Filmi izlememiş birinin muhtemel odur ki meraklanacağı en muhim şey böylesi bir kızın nasıl olup da üniversiteye kabul edilecek denli bir görgü ve bilgiyi edindiği olsa gerek. Bu, adından da belli olacağı üzere mahir adam, Mahir hocanın elindeki sihirli değneği görmek ister insan. Ki filmin başında da bu merak ciddi biçimde besleniyor. Ama o da nesi, koca filmde pilavı kaşıkla yemeği öğrendiğinden başkasını göremiyoruz. Sonra birden, üniversiteye kabul edilip edilmeyeceğinin belirleneceği kurulda kendisine sorulan bir soru üzerine, değme felsefeciye taş çıkaracak şekilde “bilgi” nin tanımını yapan Ela çıkıveriyor karşımıza. Bunlardan başka bir de Ela’nın işaret diliyle anlattıklarını kah Mahir Hoca’nın sesli olarak tekrarladığını görüyoruz, kah bir altyazı beliriveriyor. Fena halde sakil. “Yarın öğleden sonra sahildeki çay bahçesine gidelim diyorsun öyle mi ?” Hee olma mı…

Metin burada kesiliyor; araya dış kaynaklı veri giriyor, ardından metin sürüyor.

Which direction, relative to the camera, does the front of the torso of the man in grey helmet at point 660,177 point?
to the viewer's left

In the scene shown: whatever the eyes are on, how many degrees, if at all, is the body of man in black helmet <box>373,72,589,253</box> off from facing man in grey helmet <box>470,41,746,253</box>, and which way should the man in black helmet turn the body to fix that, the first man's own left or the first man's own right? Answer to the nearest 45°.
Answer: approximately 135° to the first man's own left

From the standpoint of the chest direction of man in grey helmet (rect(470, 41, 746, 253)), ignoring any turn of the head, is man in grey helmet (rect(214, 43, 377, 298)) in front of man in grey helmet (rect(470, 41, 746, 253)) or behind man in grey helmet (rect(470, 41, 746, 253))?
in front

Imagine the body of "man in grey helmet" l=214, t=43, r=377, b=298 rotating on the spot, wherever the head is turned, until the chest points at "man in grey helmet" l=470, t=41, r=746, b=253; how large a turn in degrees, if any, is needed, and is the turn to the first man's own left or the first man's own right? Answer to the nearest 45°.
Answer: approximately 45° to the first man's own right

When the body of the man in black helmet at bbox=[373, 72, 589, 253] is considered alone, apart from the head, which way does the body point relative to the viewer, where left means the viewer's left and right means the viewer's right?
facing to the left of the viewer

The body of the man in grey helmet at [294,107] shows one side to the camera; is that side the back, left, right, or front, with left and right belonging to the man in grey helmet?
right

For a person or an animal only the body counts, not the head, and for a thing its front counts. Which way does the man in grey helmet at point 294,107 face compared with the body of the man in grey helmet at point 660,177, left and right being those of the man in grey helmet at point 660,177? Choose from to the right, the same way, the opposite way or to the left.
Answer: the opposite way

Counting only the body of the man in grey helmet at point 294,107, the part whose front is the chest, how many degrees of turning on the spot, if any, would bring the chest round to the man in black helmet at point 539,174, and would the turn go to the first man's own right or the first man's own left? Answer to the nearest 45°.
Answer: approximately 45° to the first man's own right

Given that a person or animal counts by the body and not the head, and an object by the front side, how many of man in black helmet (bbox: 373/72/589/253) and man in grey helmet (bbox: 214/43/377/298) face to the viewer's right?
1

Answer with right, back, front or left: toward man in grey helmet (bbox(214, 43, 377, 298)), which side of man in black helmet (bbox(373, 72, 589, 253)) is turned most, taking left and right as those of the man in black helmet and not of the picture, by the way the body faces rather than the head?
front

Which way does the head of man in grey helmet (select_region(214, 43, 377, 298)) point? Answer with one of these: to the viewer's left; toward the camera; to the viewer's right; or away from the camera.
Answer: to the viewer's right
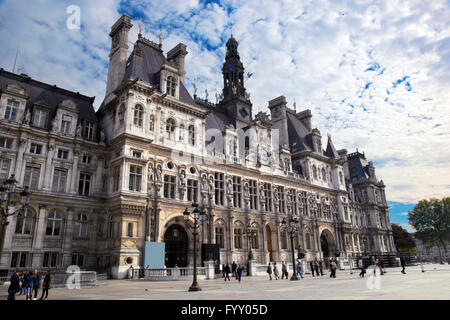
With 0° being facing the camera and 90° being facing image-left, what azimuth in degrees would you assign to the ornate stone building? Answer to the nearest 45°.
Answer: approximately 315°
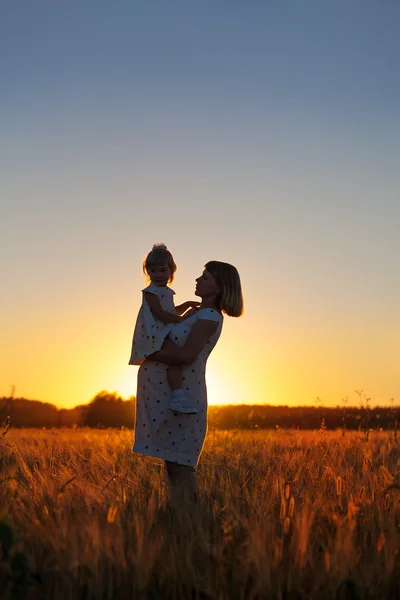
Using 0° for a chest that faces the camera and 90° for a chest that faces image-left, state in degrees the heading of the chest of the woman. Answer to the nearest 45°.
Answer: approximately 90°

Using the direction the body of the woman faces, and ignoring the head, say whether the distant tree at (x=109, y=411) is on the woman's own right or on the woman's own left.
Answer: on the woman's own right

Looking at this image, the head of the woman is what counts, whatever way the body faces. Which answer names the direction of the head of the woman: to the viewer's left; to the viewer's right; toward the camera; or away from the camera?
to the viewer's left
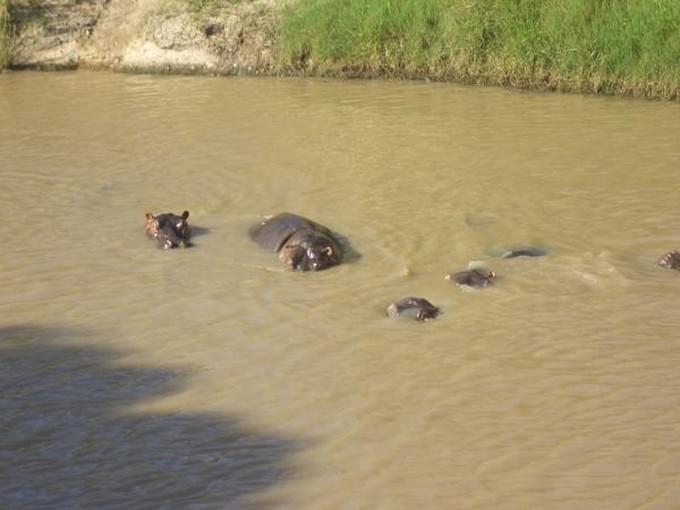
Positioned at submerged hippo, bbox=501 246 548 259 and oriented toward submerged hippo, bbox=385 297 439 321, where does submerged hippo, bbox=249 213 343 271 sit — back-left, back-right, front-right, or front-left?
front-right

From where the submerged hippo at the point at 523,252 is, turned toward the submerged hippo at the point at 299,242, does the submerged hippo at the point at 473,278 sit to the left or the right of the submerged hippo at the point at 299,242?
left

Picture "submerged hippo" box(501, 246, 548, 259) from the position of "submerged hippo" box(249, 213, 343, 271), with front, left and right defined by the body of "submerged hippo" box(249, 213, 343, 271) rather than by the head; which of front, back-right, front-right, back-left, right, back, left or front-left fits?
front-left

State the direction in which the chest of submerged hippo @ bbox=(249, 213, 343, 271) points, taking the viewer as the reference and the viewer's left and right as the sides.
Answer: facing the viewer and to the right of the viewer

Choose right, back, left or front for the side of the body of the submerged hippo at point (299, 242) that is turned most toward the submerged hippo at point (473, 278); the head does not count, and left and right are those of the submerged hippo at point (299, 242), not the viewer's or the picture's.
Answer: front

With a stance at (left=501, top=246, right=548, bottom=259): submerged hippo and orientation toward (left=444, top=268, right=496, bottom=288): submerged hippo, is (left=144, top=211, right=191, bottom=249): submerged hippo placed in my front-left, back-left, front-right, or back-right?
front-right

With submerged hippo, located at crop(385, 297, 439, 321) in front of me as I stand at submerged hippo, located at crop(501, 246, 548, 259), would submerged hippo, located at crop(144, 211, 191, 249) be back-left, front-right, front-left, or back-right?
front-right
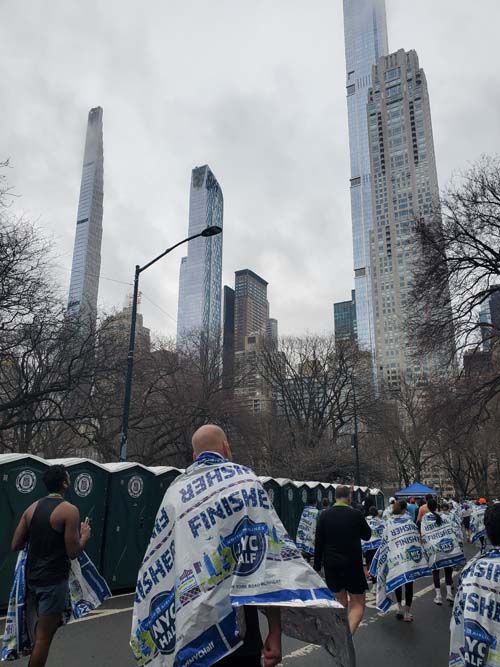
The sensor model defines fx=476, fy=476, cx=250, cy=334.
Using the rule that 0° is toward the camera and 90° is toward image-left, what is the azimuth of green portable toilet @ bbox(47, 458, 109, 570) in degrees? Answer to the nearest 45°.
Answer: approximately 315°

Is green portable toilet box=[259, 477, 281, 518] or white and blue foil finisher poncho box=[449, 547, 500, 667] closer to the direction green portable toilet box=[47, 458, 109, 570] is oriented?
the white and blue foil finisher poncho

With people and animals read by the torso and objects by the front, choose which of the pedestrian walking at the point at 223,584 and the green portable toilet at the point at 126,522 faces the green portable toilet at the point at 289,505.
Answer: the pedestrian walking

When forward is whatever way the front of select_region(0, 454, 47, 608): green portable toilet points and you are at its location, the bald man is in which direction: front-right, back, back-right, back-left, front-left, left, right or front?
front-right

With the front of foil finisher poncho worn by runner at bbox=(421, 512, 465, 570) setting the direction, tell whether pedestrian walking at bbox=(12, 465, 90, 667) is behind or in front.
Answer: behind

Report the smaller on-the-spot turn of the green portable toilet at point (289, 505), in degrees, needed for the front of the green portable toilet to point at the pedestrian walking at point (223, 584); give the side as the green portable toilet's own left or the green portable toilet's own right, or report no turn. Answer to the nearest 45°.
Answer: approximately 45° to the green portable toilet's own right

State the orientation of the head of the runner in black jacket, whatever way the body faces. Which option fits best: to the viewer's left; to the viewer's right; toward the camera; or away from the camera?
away from the camera

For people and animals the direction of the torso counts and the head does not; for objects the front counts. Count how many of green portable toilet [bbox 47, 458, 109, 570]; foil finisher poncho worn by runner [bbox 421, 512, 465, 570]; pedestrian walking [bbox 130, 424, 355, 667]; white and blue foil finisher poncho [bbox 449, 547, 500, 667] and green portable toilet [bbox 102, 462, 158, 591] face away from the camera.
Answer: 3

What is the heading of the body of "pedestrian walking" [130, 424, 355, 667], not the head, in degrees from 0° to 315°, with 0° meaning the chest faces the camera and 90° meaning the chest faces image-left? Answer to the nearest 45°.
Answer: approximately 180°

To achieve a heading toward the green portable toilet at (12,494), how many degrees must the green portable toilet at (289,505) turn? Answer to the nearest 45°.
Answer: approximately 90° to its right

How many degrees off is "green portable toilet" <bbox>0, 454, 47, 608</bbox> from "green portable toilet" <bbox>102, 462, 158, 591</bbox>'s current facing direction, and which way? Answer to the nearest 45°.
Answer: approximately 90° to its right

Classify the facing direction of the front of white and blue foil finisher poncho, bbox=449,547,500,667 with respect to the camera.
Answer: away from the camera

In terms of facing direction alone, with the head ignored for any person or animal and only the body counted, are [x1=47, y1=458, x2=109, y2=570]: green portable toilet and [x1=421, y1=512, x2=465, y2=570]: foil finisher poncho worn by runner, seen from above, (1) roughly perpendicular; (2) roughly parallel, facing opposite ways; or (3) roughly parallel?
roughly perpendicular

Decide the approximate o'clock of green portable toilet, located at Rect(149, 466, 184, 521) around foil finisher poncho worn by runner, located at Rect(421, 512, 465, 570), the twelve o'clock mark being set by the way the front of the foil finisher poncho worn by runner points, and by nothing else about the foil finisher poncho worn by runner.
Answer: The green portable toilet is roughly at 9 o'clock from the foil finisher poncho worn by runner.

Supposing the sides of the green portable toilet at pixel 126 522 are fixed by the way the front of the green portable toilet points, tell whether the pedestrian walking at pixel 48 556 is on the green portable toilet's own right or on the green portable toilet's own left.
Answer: on the green portable toilet's own right

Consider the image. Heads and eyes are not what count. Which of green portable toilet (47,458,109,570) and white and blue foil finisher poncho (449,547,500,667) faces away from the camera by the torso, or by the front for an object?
the white and blue foil finisher poncho

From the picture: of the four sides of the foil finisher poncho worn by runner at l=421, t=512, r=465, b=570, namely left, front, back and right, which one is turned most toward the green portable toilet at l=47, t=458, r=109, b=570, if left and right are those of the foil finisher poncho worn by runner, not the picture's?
left
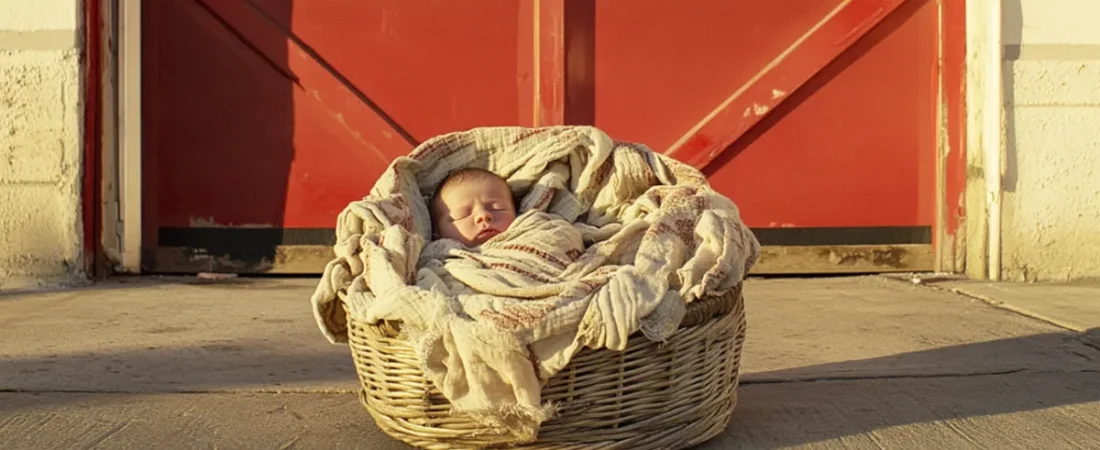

Filmin bir diğer eleştiri hakeden tarafı başından sonuna kadar öğretici, ima etmektense doğrudan söyleyici bir söylemden kurtulamaması. Gösterdikleriyle yetinmeyerek üstüne bir de gösterdiklerinde ne anlattığının altını çizme çabası. Malumdur “Sözün tamamı aptala söylenir”. İma zekaya hastır. İma sanattır. Sinema göstermek sanatıdır. Sinema imadır : ) Seyirciye gösterdiğinden ziyade bir de ne anlaması gerektiğini, asıl “çıkarılması gereken” dersin filan ne olduğunu söyleyen düzgün ve vurgulu cümleleri dillendiren dış seslerin sinir bozucu olmaktan başka bir etkisi yok. Öte taraftan dramın bu kadar halihazırda mevcut olduğu, hikayenin bizatihi son derece dramatik olduğu bir filmde dahi öyle çok matah bir dram da çıkmamış ortaya. Dizilerden az öte, yeşilçamdan çok beri.